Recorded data
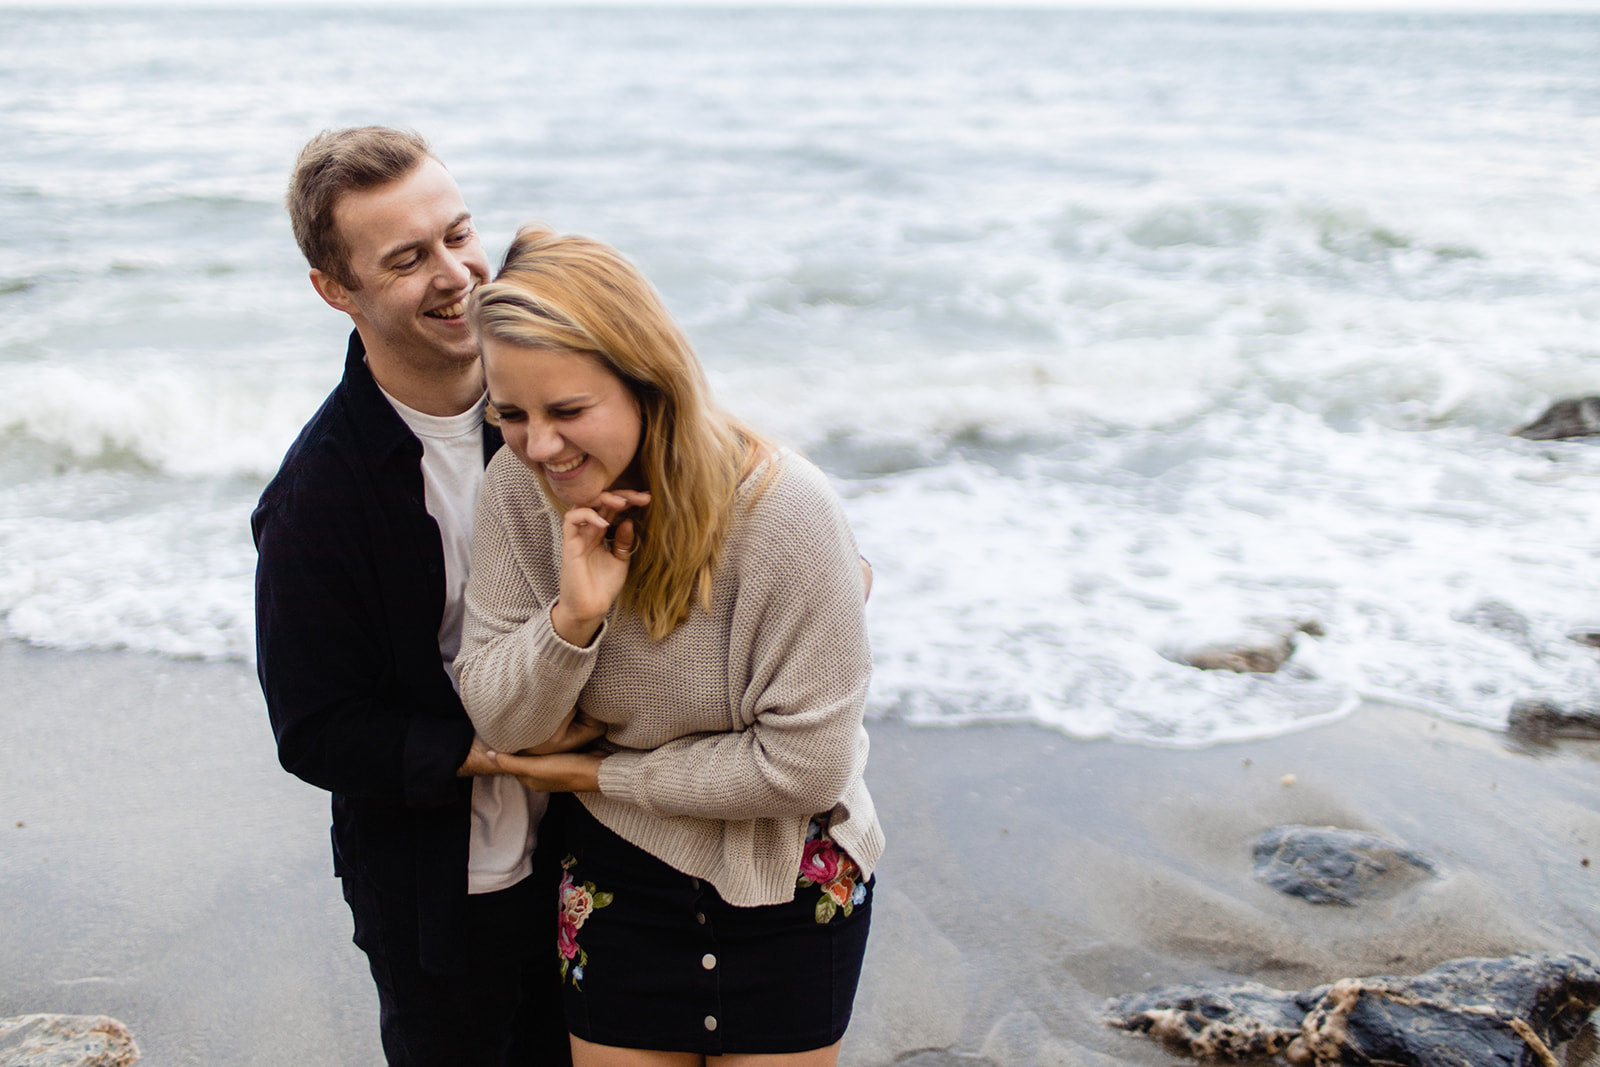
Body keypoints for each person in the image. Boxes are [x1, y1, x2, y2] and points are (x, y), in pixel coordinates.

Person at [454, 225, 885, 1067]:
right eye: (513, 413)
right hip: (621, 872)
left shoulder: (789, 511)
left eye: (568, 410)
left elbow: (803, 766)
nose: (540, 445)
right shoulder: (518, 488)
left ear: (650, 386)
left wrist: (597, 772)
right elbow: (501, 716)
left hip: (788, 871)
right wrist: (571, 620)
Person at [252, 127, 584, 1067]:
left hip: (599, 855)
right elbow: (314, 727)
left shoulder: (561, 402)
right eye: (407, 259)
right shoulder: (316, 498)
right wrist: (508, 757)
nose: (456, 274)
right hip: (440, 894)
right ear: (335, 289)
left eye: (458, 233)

--

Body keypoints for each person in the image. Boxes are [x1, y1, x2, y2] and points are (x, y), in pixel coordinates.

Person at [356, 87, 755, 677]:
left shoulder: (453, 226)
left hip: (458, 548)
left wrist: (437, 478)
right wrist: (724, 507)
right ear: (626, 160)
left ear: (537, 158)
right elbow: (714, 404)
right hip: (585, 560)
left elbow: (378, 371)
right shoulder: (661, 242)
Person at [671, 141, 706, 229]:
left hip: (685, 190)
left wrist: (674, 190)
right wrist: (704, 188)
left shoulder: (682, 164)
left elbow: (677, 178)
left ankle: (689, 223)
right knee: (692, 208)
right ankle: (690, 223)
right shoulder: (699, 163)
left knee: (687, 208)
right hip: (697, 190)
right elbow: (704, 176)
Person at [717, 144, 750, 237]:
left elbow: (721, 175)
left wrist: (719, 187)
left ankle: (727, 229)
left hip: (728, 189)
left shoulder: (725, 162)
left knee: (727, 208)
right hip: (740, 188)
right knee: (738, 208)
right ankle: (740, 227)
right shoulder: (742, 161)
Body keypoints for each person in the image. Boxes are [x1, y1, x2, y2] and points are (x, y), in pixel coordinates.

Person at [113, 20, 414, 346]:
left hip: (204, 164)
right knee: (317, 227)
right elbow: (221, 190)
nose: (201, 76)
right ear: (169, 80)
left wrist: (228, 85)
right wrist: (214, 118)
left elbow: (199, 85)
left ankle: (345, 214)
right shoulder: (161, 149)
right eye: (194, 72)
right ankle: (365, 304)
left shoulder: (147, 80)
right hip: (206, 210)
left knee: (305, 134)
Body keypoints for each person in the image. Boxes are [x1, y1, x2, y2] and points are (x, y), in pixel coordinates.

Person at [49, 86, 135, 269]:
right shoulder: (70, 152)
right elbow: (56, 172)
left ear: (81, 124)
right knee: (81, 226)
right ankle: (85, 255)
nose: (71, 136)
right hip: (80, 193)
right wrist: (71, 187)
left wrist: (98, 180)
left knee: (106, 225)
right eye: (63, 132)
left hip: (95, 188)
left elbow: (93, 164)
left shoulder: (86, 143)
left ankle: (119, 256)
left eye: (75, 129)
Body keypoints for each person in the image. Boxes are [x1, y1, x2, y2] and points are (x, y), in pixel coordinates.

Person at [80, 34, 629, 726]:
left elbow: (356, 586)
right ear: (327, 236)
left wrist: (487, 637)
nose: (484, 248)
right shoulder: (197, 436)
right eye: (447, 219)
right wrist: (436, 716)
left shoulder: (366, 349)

--

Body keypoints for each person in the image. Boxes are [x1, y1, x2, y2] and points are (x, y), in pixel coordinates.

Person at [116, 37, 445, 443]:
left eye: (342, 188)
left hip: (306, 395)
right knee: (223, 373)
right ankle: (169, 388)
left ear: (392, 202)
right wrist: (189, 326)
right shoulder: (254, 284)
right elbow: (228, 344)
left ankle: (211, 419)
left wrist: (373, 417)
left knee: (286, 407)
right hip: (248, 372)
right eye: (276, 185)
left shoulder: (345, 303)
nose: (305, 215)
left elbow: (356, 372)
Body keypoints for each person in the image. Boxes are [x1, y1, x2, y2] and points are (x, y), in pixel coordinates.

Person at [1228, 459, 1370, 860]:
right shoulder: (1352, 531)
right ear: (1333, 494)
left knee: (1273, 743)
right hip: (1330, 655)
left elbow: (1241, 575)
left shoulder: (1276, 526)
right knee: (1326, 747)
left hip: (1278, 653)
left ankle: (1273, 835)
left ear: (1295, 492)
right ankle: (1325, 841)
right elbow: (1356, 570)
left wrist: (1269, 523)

* **Aim of the task**
Your answer must consist solely of the lines above between the line holding "left hip: (306, 395)" and the line holding "left wrist: (1269, 523)", inclusive, copied exactly.

* **Your solution**
left hip: (306, 395)
right knee: (223, 373)
right ankle: (169, 388)
left ear: (392, 202)
right wrist: (189, 326)
right shoulder: (254, 284)
right elbow: (228, 344)
left ankle: (211, 419)
left wrist: (373, 417)
left knee: (286, 407)
right hip: (248, 372)
right eye: (276, 185)
left shoulder: (345, 303)
nose: (305, 215)
left elbow: (356, 372)
Body keypoints for each person in the image. Boxes are [x1, y1, x2, y2] and points are (x, y), in pixel coordinates.

Person at [1228, 459, 1370, 860]:
right shoulder: (1352, 531)
right ear: (1333, 494)
left knee: (1273, 743)
right hip: (1330, 655)
left elbow: (1241, 575)
left shoulder: (1276, 526)
right knee: (1326, 747)
left hip: (1278, 653)
left ankle: (1273, 835)
left ear: (1295, 492)
right ankle: (1325, 841)
right elbow: (1356, 570)
left wrist: (1269, 523)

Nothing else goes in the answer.